Computers used to be very, very expensive. Residential telephone lines were acquired through mortgage a couple decades ago in my country so being expensive now doesn't mean expensive forever.
unlike with computers, there's some pretty obvious barriers that limit the efficiency of supersonic airplanes. your volume has a strict lower bound from the size of passengers and luggage, your engines have a lower bound since there's only so much air you can push against, and your drag has a lower bound of a perfectly smooth aerofoil that produces lift and can fit the people and luggage. Even if you take the most optimistic assumptions that didn't violate physics, your fuel burn isn't going to be reasonable.
That's a thing called a rocket. Those have different constraints (e.g. energy proportional to mgh to get out of the atmosphere, dramatically less efficient engines since you now need to carry your oxidizer, etc. It seems vaguely plausible that for very long distances (e.g. New York to China), a rocket could be more efficient than an airplane, but it does seem pretty unlikely that a rocket can be as efficient as a normal airplane.
A ballistic missile flight to go from New York to Sydney would take 40 minutes. The Concorde, travelling at Mach 2, if it had the range to do that flight, would take 7.5 hours, or 16 hours on a regular jet, if you can get a direct flight (except there currently aren't any).
Plus the added benefit of looking exactly like a ballistic missile attack on radar. :D Hope nobody with a twitchy trigger finger ever mistakes your flight for one! And also hope that no enemy will try to disguise their incapacitating strike as a scheduled flight.
No, but there are nothing I'm aware of changing the economics.
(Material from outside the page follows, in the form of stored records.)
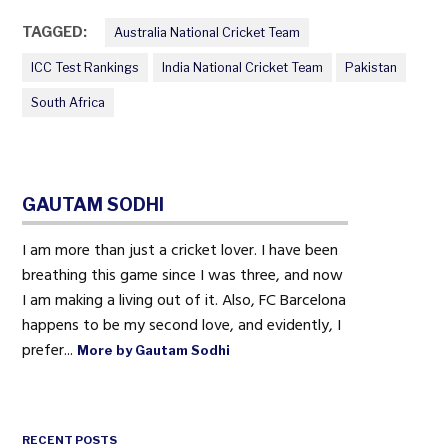
TAGGED:
Australia National Cricket Team
ICC Test Rankings
India National Cricket Team
Pakistan
South Africa
GAUTAM SODHI
I am more than just a cricket lover. I have been
breathing this game since I was three, and now
I am making a living out of it. Also, FC Barcelona
happens to be my second love, and evidently, I
prefer...
More by Gautam Sodhi
RECENT POSTS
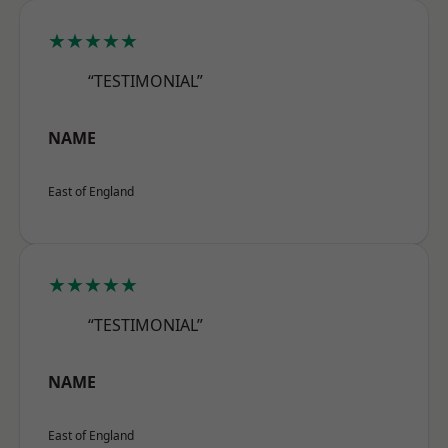
★★★★★
“TESTIMONIAL”
NAME
East of England
★★★★★
“TESTIMONIAL”
NAME
East of England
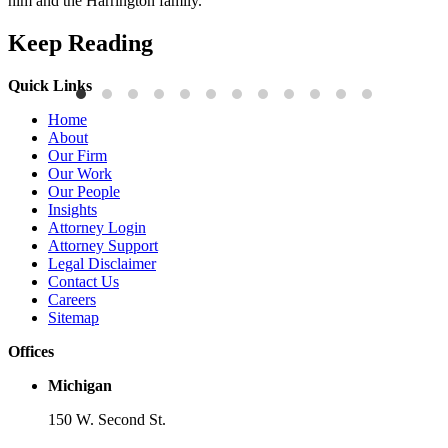
him and the Harrington family.
Keep Reading
Quick Links
Publications
P
Home
Three-Letter Domain Names and Trademark Rights: The HCL.AI
B
About
Decision is a Win for Brand Owners
M
Our Firm
Our Work
Read More
R
Our People
Insights
Attorney Login
Attorney Support
Legal Disclaimer
Contact Us
Careers
Sitemap
Offices
Michigan
150 W. Second St.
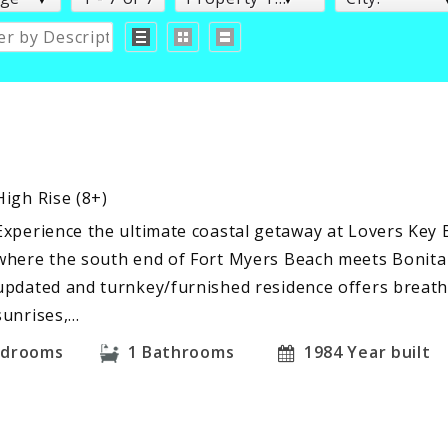
High Rise (8+)
Experience the ultimate coastal getaway at Lovers Key B
where the south end of Fort Myers Beach meets Bonita 
updated and turnkey/furnished residence offers breath
sunrises,…
edrooms
1
Bathrooms
1984
Year built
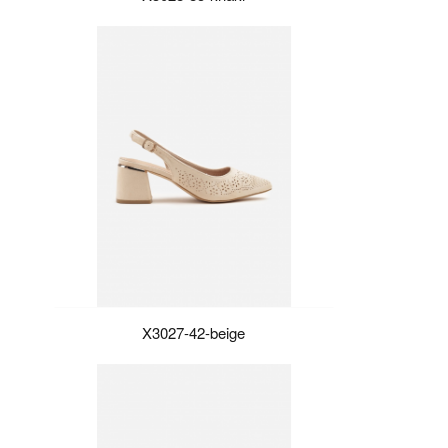
X3027-42-beige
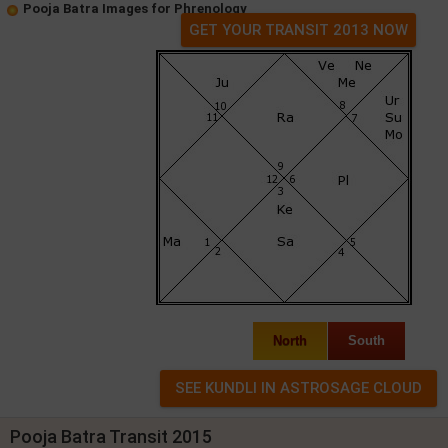
Pooja Batra Images for Phrenology
GET YOUR TRANSIT 2013 NOW
North
South
Pooja Batra Transit 2015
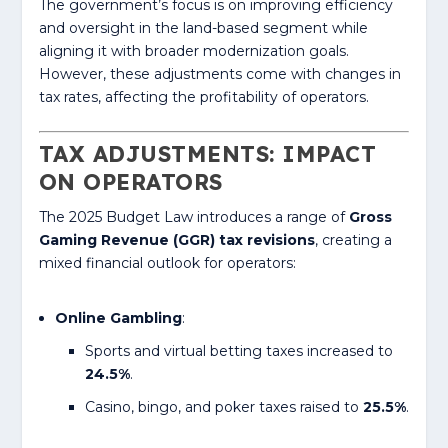
The government’s focus is on improving efficiency
and oversight in the land-based segment while
aligning it with broader modernization goals.
However, these adjustments come with changes in
tax rates, affecting the profitability of operators.
TAX ADJUSTMENTS: IMPACT
ON OPERATORS
The 2025 Budget Law introduces a range of
Gross
Gaming Revenue (GGR) tax revisions
, creating a
mixed financial outlook for operators:
Online Gambling
:
Sports and virtual betting taxes increased to
24.5%
.
Casino, bingo, and poker taxes raised to
25.5%
.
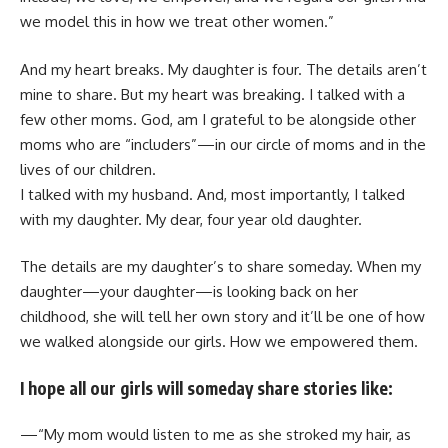
we model this in how we treat other women.”
And my heart breaks. My daughter is four. The details aren’t
mine to share. But my heart was breaking. I talked with a
few other moms. God, am I grateful to be alongside other
moms who are “includers”—in our circle of moms and in the
lives of our children.
I talked with my husband. And, most importantly, I talked
with my daughter. My dear, four year old daughter.
The details are my daughter’s to share someday. When my
daughter—your daughter—is looking back on her
childhood, she will tell her own story and it’ll be one of how
we walked alongside our girls. How we empowered them.
I hope all our girls will someday share stories like:
—“My mom would listen to me as she stroked my hair, as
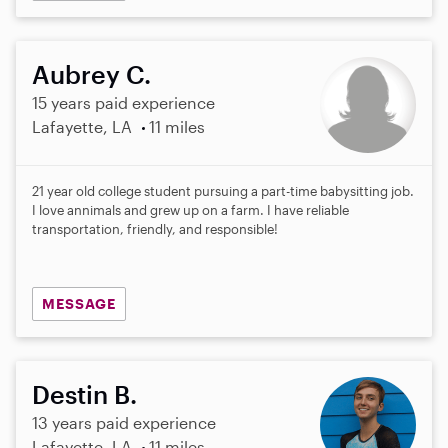
Aubrey C.
15 years paid experience
Lafayette, LA
11 miles
21 year old college student pursuing a part-time babysitting job.
I love annimals and grew up on a farm. I have reliable
transportation, friendly, and responsible!
MESSAGE
Destin B.
13 years paid experience
Lafayette, LA
11 miles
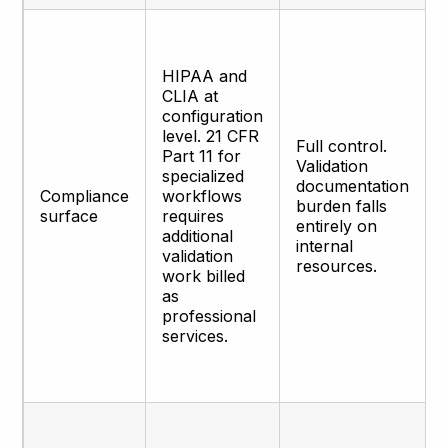
HIPAA and
CLIA at
configuration
level. 21 CFR
Full control.
Part 11 for
Validation
specialized
documentation
Compliance
workflows
burden falls
surface
requires
entirely on
additional
internal
validation
resources.
work billed
as
professional
services.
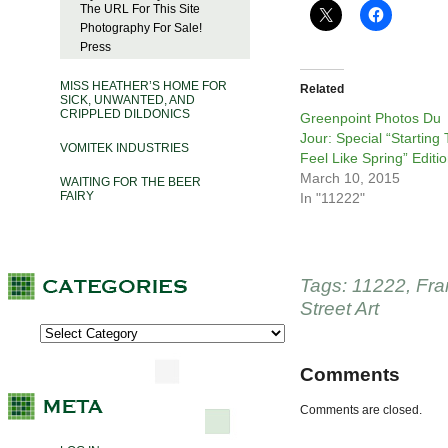
The URL For This Site
Photography For Sale!
Press
MISS HEATHER’S HOME FOR
Related
SICK, UNWANTED, AND
CRIPPLED DILDONICS
Greenpoint Photos Du
Jour: Special “Starting 
VOMITEK INDUSTRIES
Feel Like Spring” Editi
March 10, 2015
WAITING FOR THE BEER
FAIRY
In "11222"
Tags:
11222
,
Fra
Street Art
Comments
Comments are closed.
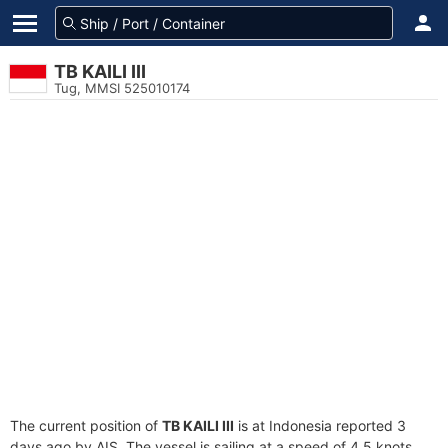
TB KAILI III
Tug, MMSI 525010174
The current position of
TB KAILI III
is at Indonesia reported 3
days ago by AIS. The vessel is sailing at a speed of 4.5 knots.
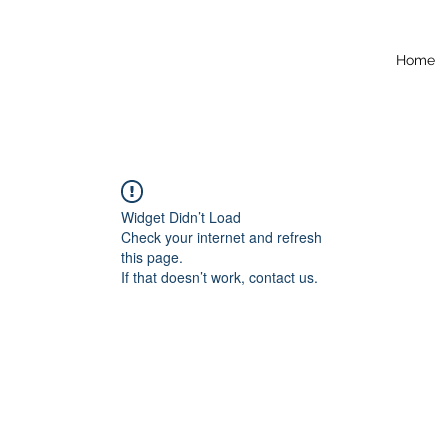
Home
Widget Didn’t Load
Check your internet and refresh
this page.
If that doesn’t work, contact us.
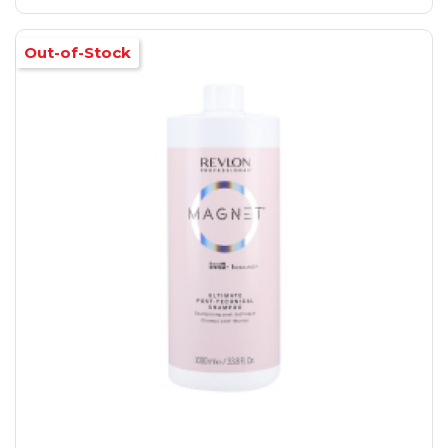
Out-of-Stock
Electronics were coming down in price for decades before computers reached the average house (of course when they reach the average house is debatable - on one extreme the Atari 2600 had a CPU, on the other there are still remote villages that are just adopting phones )
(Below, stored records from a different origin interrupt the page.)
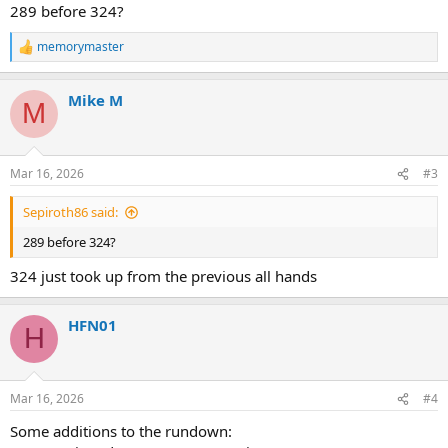
:
289 before 324?
memorymaster
R
e
a
Mike M
c
M
t
i
o
n
Mar 16, 2026
#3
s
:
Sepiroth86 said:
289 before 324?
324 just took up from the previous all hands
HFN01
H
Mar 16, 2026
#4
Some additions to the rundown:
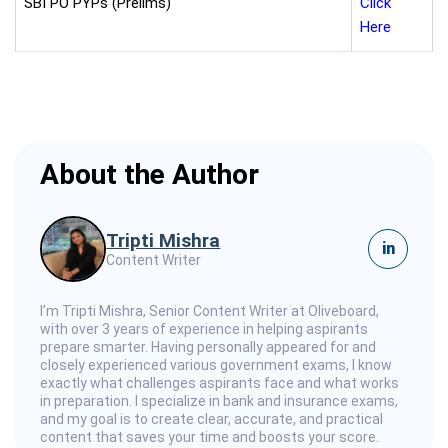
SBI PO PYPs (Prelims)
Click
Here
About the Author
Tripti Mishra
in
Content Writer
I’m Tripti Mishra, Senior Content Writer at Oliveboard,
with over 3 years of experience in helping aspirants
prepare smarter. Having personally appeared for and
closely experienced various government exams, I know
exactly what challenges aspirants face and what works
in preparation. I specialize in bank and insurance exams,
and my goal is to create clear, accurate, and practical
content that saves your time and boosts your score.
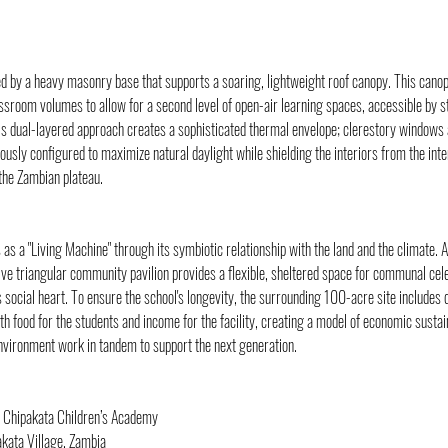
ed by a heavy masonry base that supports a soaring, lightweight roof canopy. This canopy
ssroom volumes to allow for a second level of open-air learning spaces, accessible by s
is dual-layered approach creates a sophisticated thermal envelope; clerestory windows 
usly configured to maximize natural daylight while shielding the interiors from the in
 the Zambian plateau.
s a "Living Machine" through its symbiotic relationship with the land and the climate. A
ive triangular community pavilion provides a flexible, sheltered space for communal cel
s social heart. To ensure the school's longevity, the surrounding 100-acre site includes 
th food for the students and income for the facility, creating a model of economic sustai
nvironment work in tandem to support the next generation.
 Chipakata Children’s Academy
akata Village, Zambia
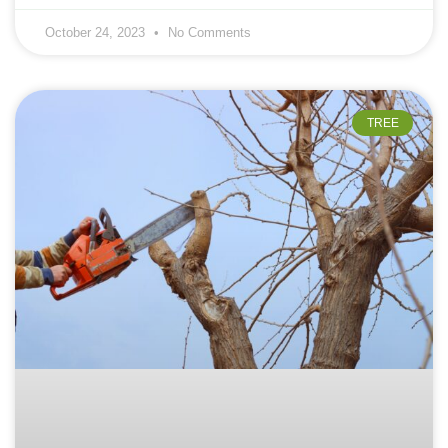
October 24, 2023
No Comments
TREE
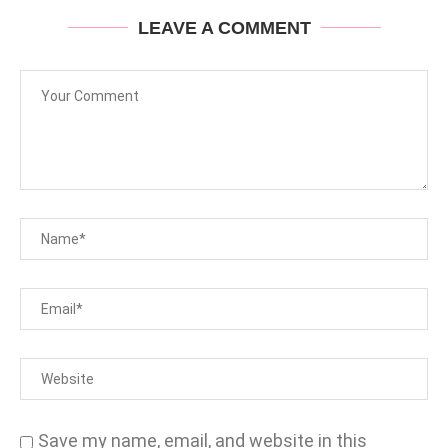
LEAVE A COMMENT
Save my name, email, and website in this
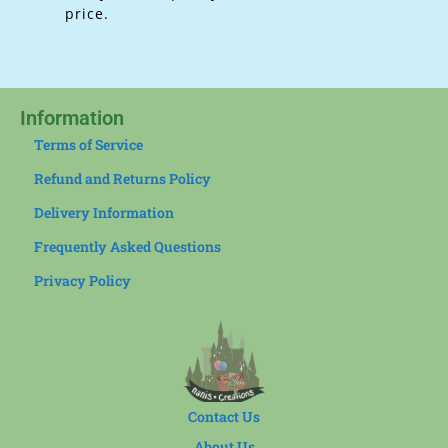
price.
Information
Terms of Service
Refund and Returns Policy
Delivery Information
Frequently Asked Questions
Privacy Policy
Contact Us
About Us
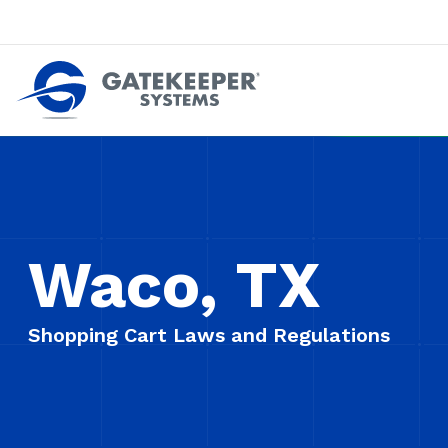
Push back against pushout theft
Make stores safer plac
Waco, TX
Shopping Cart Laws and Regulations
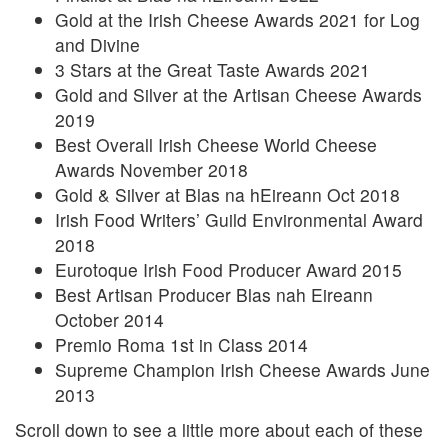
Gold at the Irish Cheese Awards 2021 for Log
and Divine
3 Stars at the Great Taste Awards 2021
Gold and Silver at the Artisan Cheese Awards
2019
Best Overall Irish Cheese World Cheese
Awards November 2018
Gold & Silver at Blas na hEireann Oct 2018
Irish Food Writers’ Guild Environmental Award
2018
Eurotoque Irish Food Producer Award 2015
Best Artisan Producer Blas nah Eireann
October 2014
Premio Roma 1st in Class 2014
Supreme Champion Irish Cheese Awards June
2013
Scroll down to see a little more about each of these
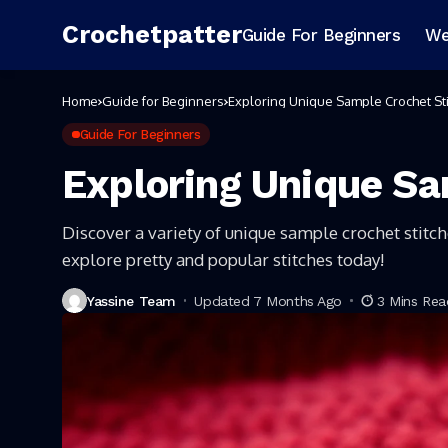
Crochetpatter
Guide For Beginners
We
Home
Guide for Beginners
Exploring Unique Sample Crochet St
Guide For Beginners
Exploring Unique Sa
Discover a variety of unique sample crochet stitc
explore pretty and popular stitches today!
Yassine Team
Updated 7 Months Ago
3 Mins Rea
What’s expensive, largely, is the fuel to shove something through the air faster than the speed of sound. Short of sci-fi frictionless materials cheap enough to cover an aircraft, I don’t think you’re going to see a big breakthrough there.
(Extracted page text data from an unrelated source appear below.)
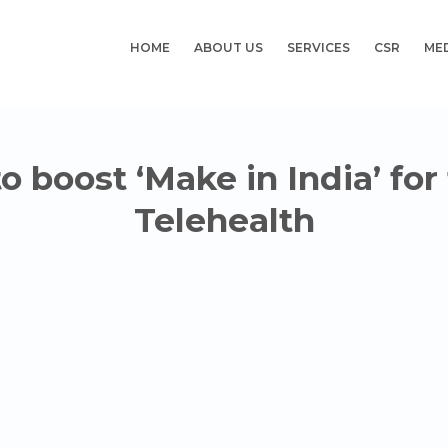
HOME
ABOUT US
SERVICES
CSR
ME
 boost ‘Make in India’ for
Telehealth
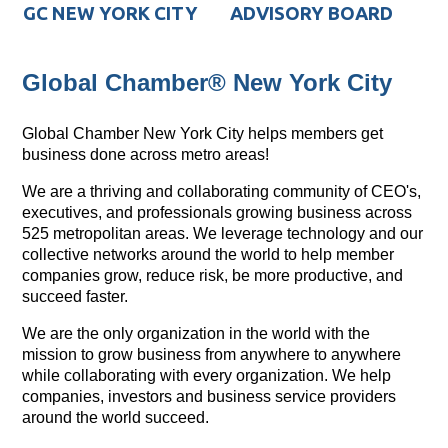
GC NEW YORK CITY
ADVISORY BOARD
Global Chamber® New York City
Global Chamber New York City helps members get
business done across metro areas!
We are a thriving and collaborating community of CEO's,
executives, and professionals growing business across
525 metropolitan areas. We leverage technology and our
collective networks around the world to help member
companies grow, reduce risk, be more productive, and
succeed faster.
We are the only organization in the world with the
mission to grow business from anywhere to anywhere
while collaborating with every organization. We help
companies, investors and business service providers
around the world succeed.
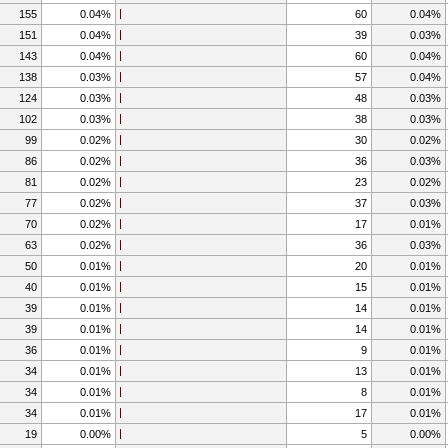
155
0.04%
60
0.04%
151
0.04%
39
0.03%
143
0.04%
60
0.04%
138
0.03%
57
0.04%
124
0.03%
48
0.03%
102
0.03%
38
0.03%
99
0.02%
30
0.02%
86
0.02%
36
0.03%
81
0.02%
23
0.02%
77
0.02%
37
0.03%
70
0.02%
17
0.01%
63
0.02%
36
0.03%
50
0.01%
20
0.01%
40
0.01%
15
0.01%
39
0.01%
14
0.01%
39
0.01%
14
0.01%
36
0.01%
9
0.01%
34
0.01%
13
0.01%
34
0.01%
8
0.01%
34
0.01%
17
0.01%
19
0.00%
5
0.00%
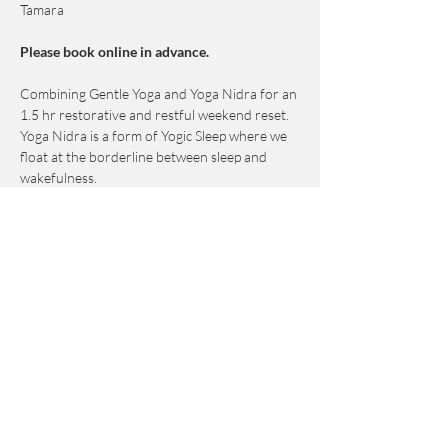
Tamara
Please book online in advance. 
Combining Gentle Yoga and Yoga Nidra for an 
1.5 hr restorative and restful weekend reset.
Yoga Nidra is a form of Yogic Sleep where we 
float at the borderline between sleep and 
wakefulness.
This practice induces a deep yet conscious 
state of relaxation.
This class is designed to help release subtle 
mental and emotional energy blocks that are 
held deeper than the physical body. 
Show More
I agree but not because "boohoo people aren't nice enough to us" – because it's a tough market to break into with (justifiably) high regulatory scrutiny, high R&D costs and few investors who know what they are doing.
It's very natural that any company be subject to scrutiny – this doesn't mean that you shouldn't set up a company or that the environment for setting up a company isn't favourable.
Engineers always over value their ability to start companies on their own. There is a lot to building a successful company and needs irrationality and risk-taking (not exactly traits of a median engineer).
Engineers like Musk, Zuck, Gates are outliers than the norm. If you are a Boeing Engineer and had above average risk-appetite, you wouldn't be stuck in Boeing for 10+ years.
"American dynamism" is hot right now and there should be ample funding available. Lots of the old dinosaurs are being nipped at by nimble upstarts like Anduril.